Centenas de milhares de portugueses que sofrem na pele as consequências da crise que se abateu sobre a sua economia agradecem este compromisso desprendido de quem não procura ganhos políticos ou se abeira de ‘histórias de vida’ apenas para vencer guerras de audiências. A Igreja, pelo seu notável trabalho junto daqueles que mais sofrem, conhece-os melhor do que aqueles que têm da pobreza apenas a imagem que lhes chega pela televisão ou nas fotos dos jornais. Conhece-os também pelo que não se vê e acompanha todas as pessoas, mesmo aquelas que parecem (e se sentem muitas vezes) invisíveis.
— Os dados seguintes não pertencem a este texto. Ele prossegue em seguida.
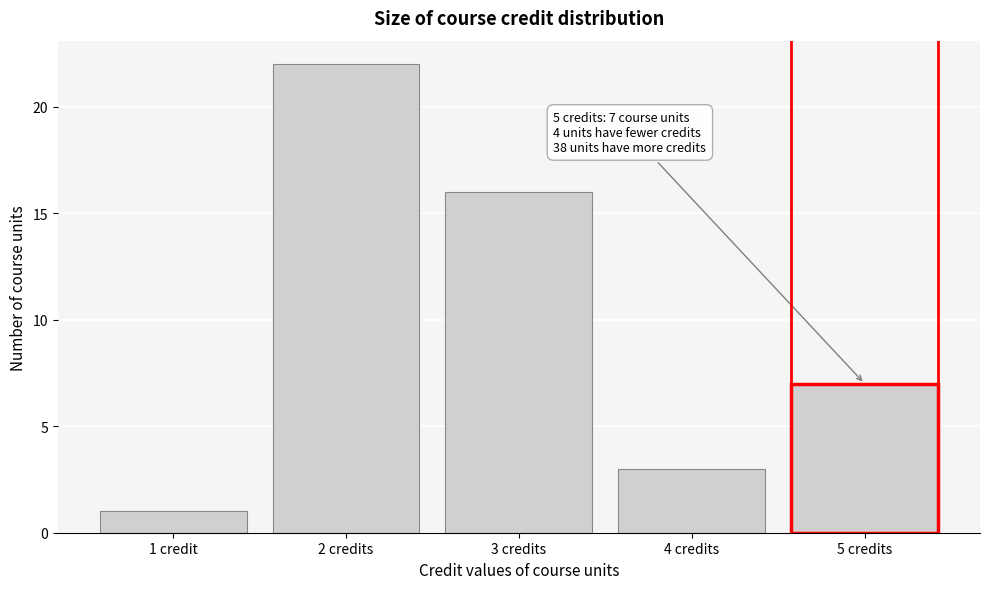

Reading left to right, list all the values displayed in this chart.

1	22	16	3	7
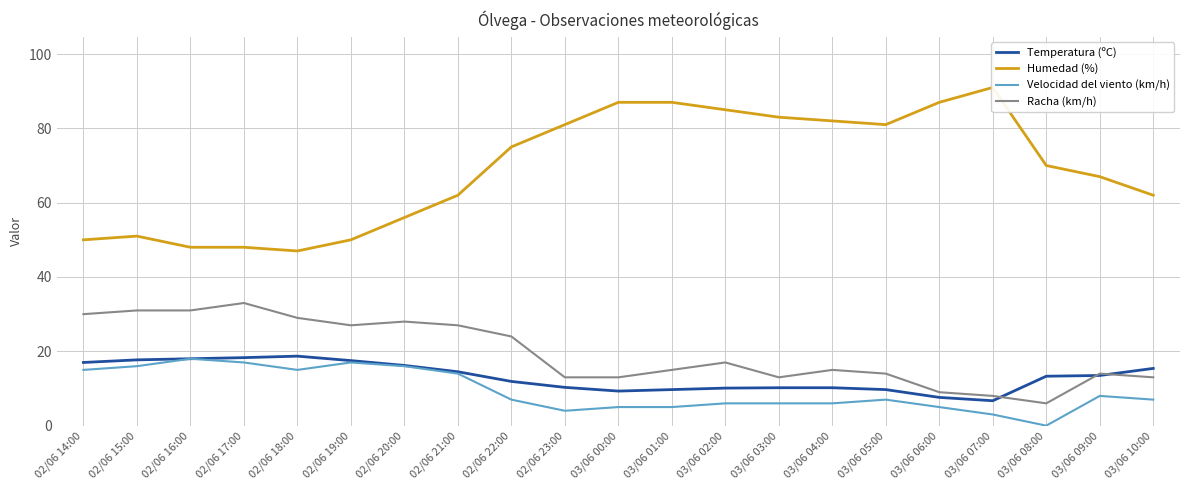

The value of Racha (km/h) at 02/06 22:00 is 24.0. True or false?

True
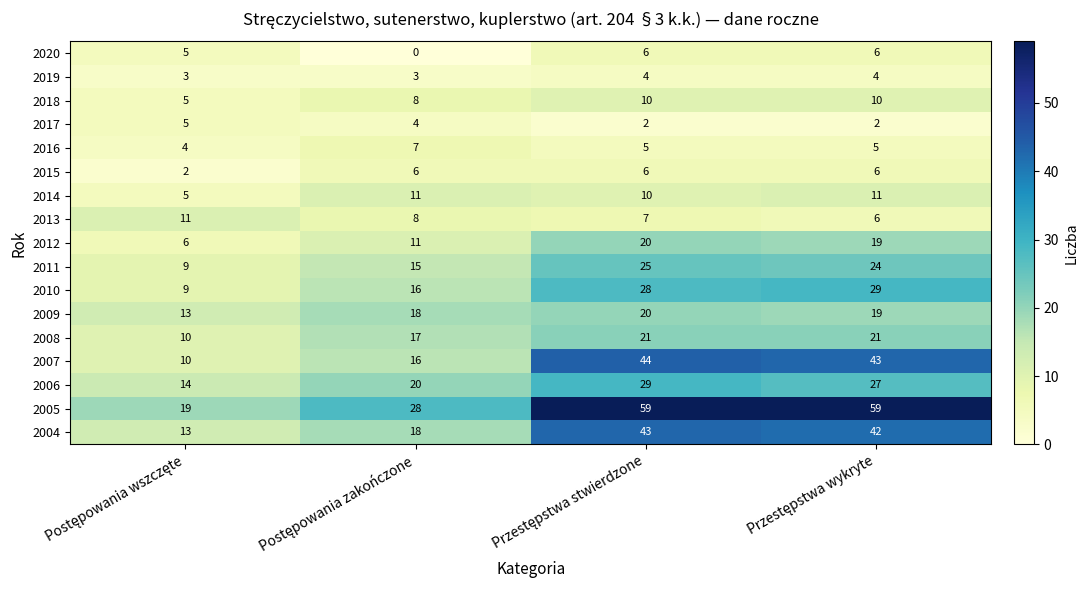

What is the maximum value for 2014?

11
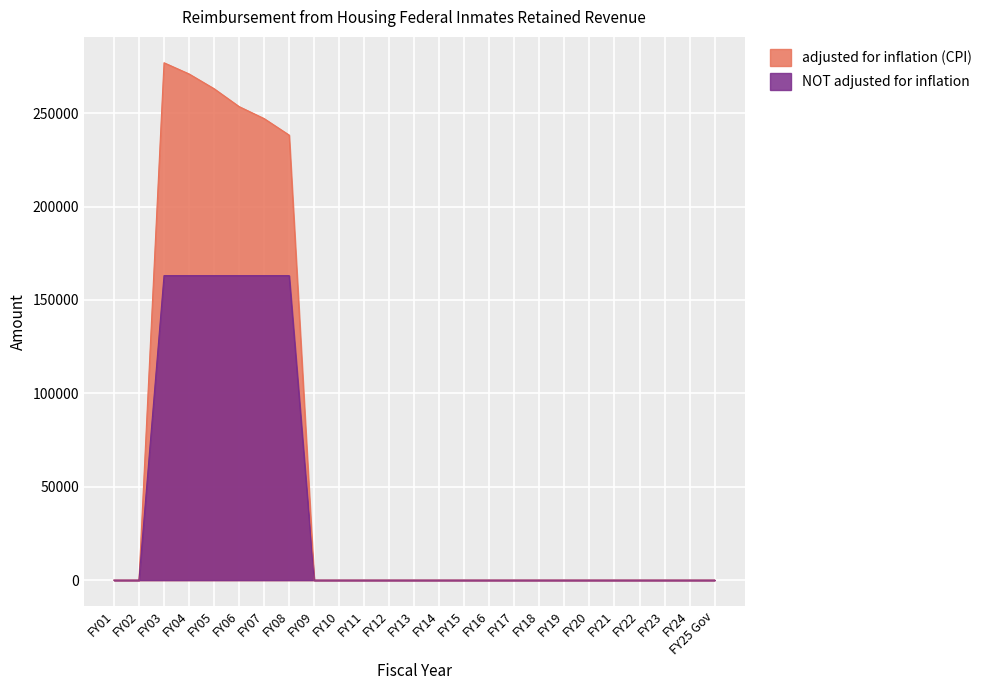

List the series in order of their peak value, highest first.

adjusted for inflation (CPI), NOT adjusted for inflation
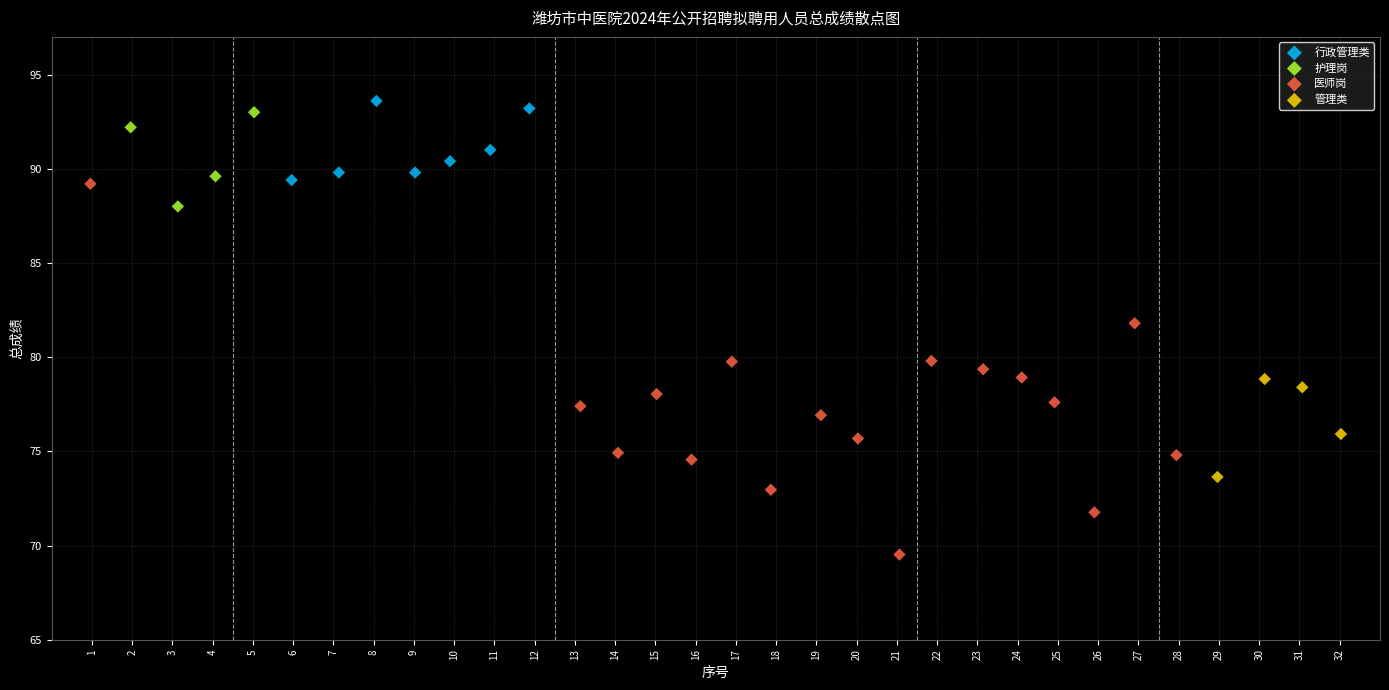

What are all the series names shown in the legend?

行政管理类, 护理岗, 医师岗, 管理类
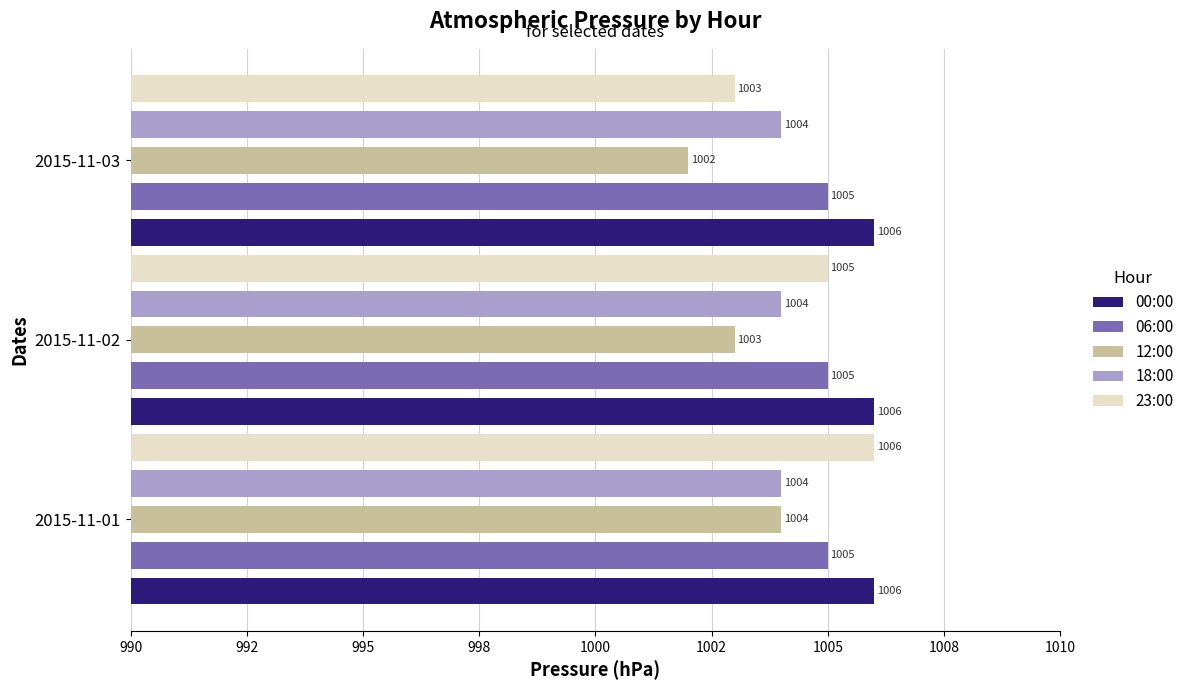

What are all the series names shown in the legend?

00:00, 06:00, 12:00, 18:00, 23:00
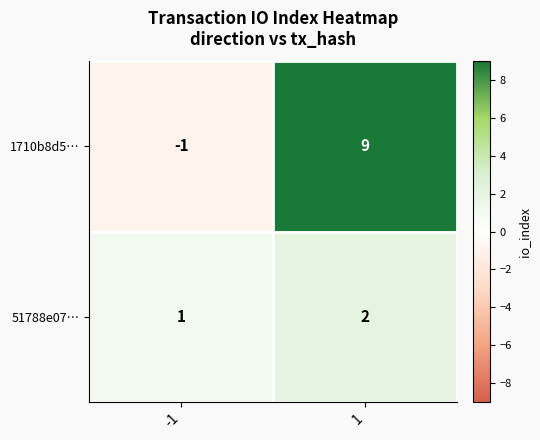

At how many categories does at least one series exceed 0?

2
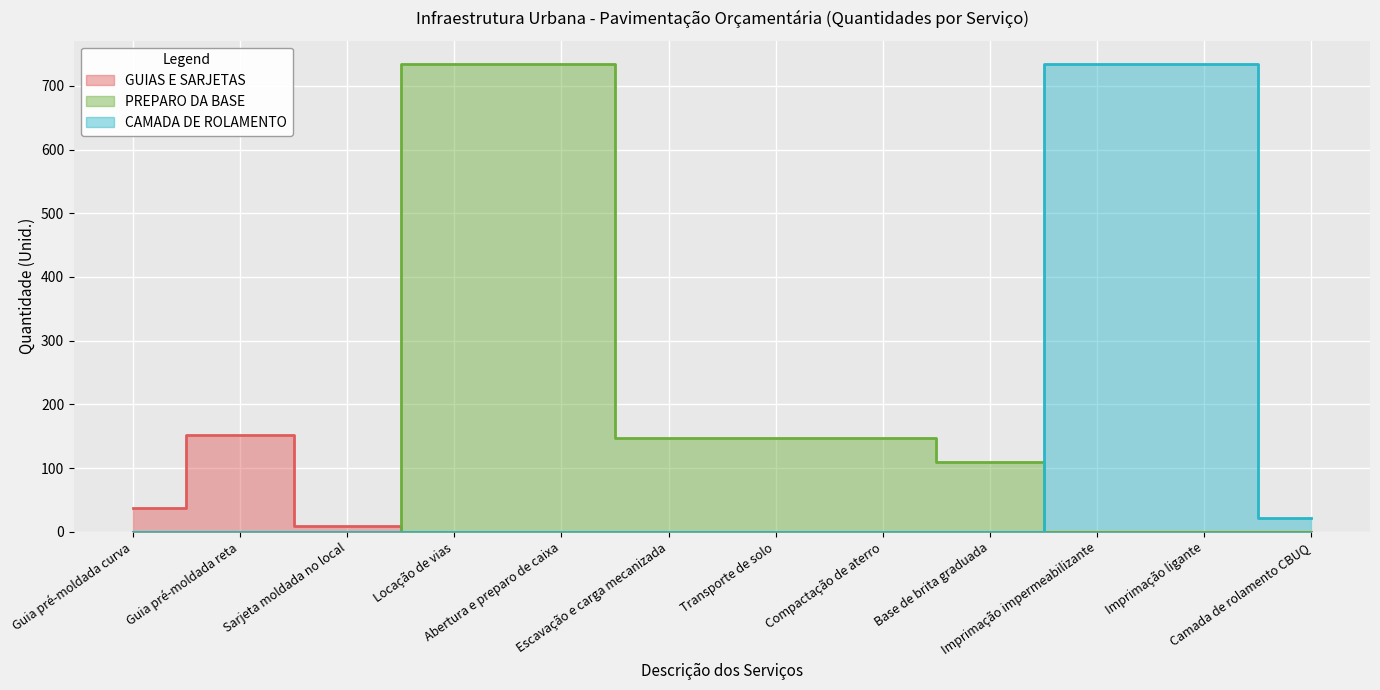

What is the difference between the highest and lowest values at Camada de rolamento CBUQ?

22.0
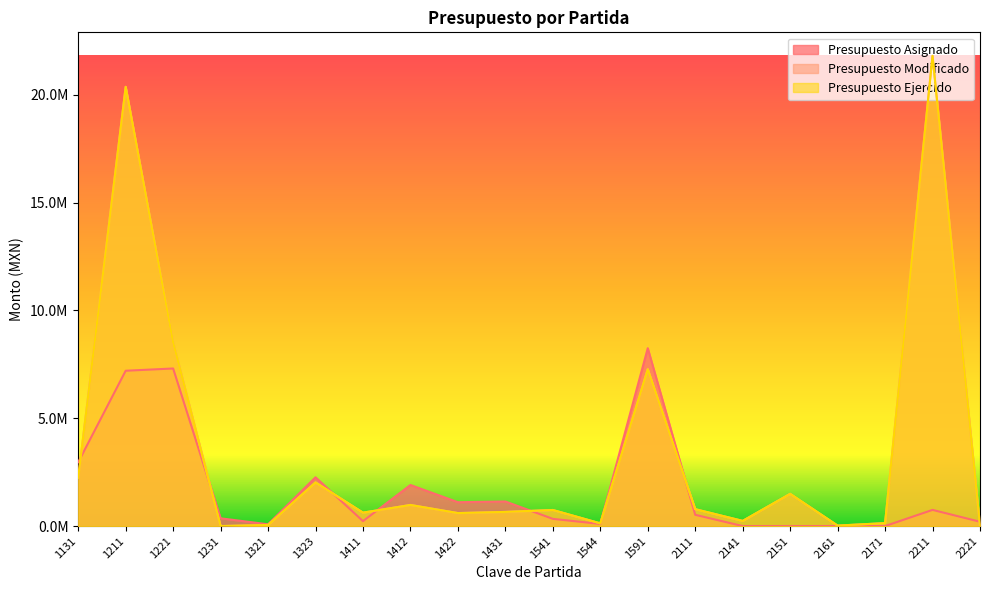

What are all the series names shown in the legend?

Presupuesto Asignado, Presupuesto Modificado, Presupuesto Ejercido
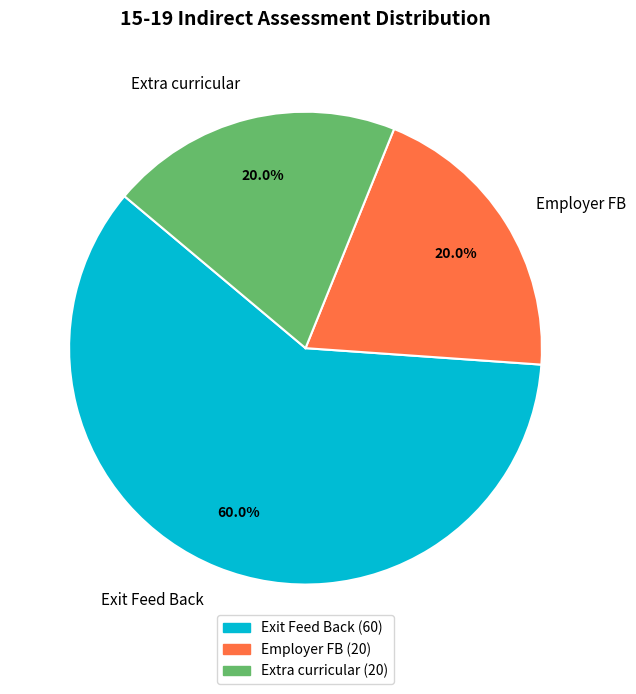

Combined, do Extra curricular and Exit Feed Back account for over 50%?

Yes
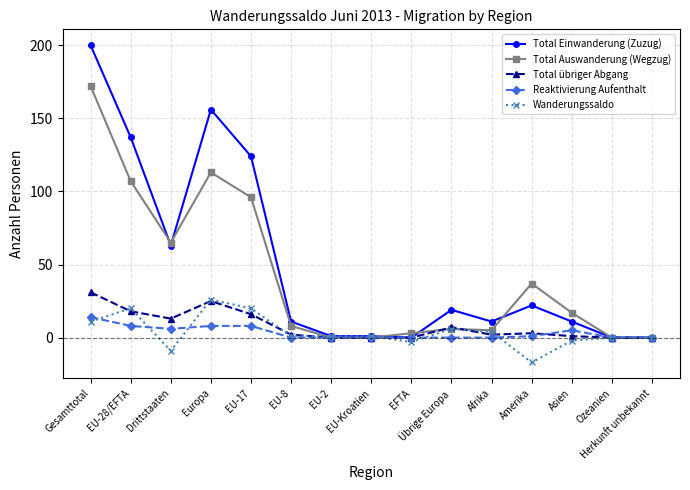

Where is the first local minimum for Wanderungssaldo?

Drittstaaten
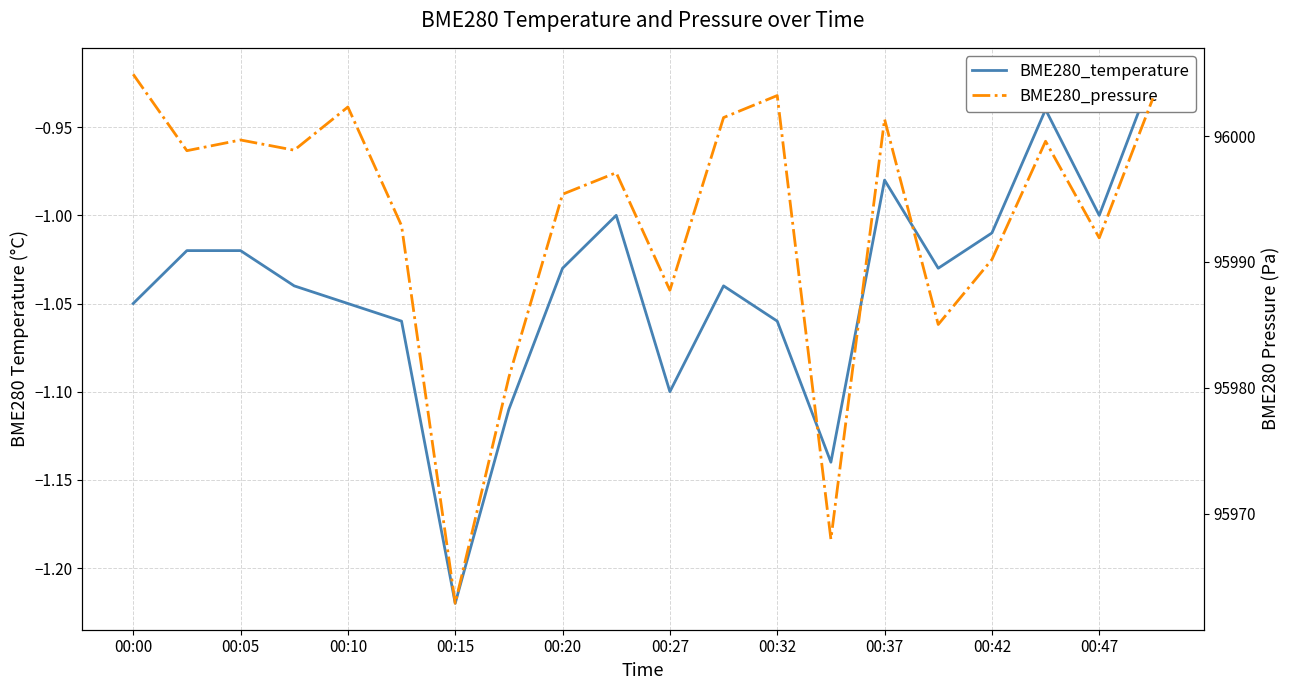

Where does the BME280_temperature series first go above -1?

00:37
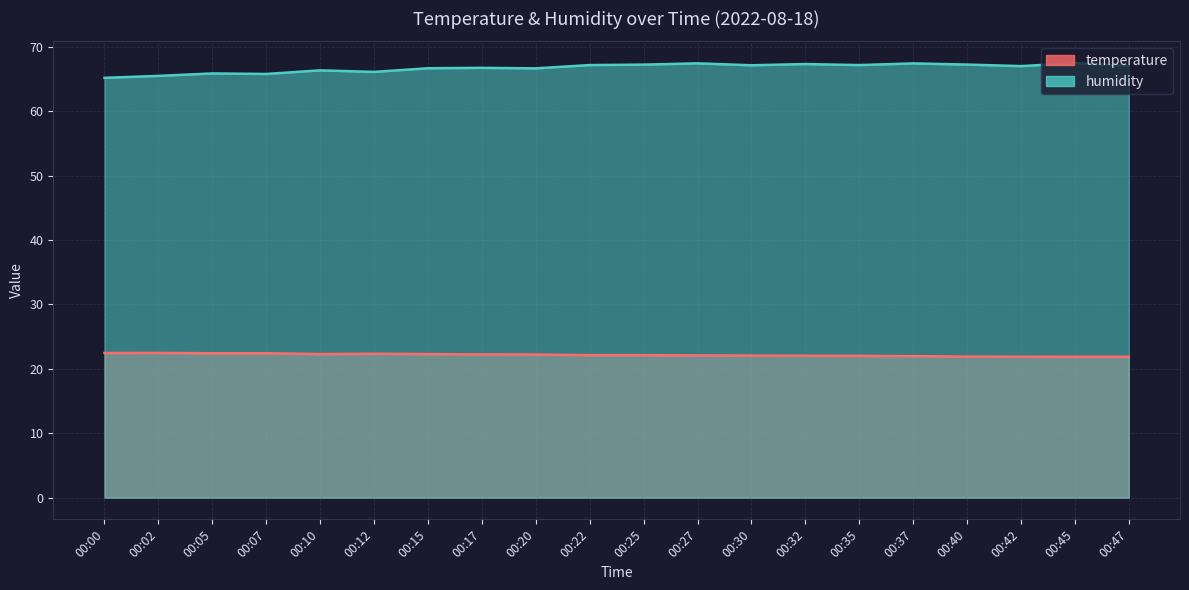

Count the number of data series in this chart.

2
A verdade é que a ilusão de autossuficiência da nova humanidade digital, com explicações para tudo, esbarra nos limites de cada pessoa: a doença, a morte. Tragédias como as do IC8, na Sertã, são sempre um doloroso alerta - situações como estas, aliás, são noticiáveis apenas até certo ponto, porque o drama individual, a perda de um filho ou o milagre da sobrevivência, mesmo que queiramos, não se quantificam nem se explicam.

De certa forma, perante toda a informação que nos chega, só a noção de que estamos unidos nesta busca de respostas, na fragilidade do quotidiano, permite estar efetivamente junto das pessoas. Sem palavras, muitas vezes, recordando que, no fim de contas, o mais importante é sempre O que não se vê.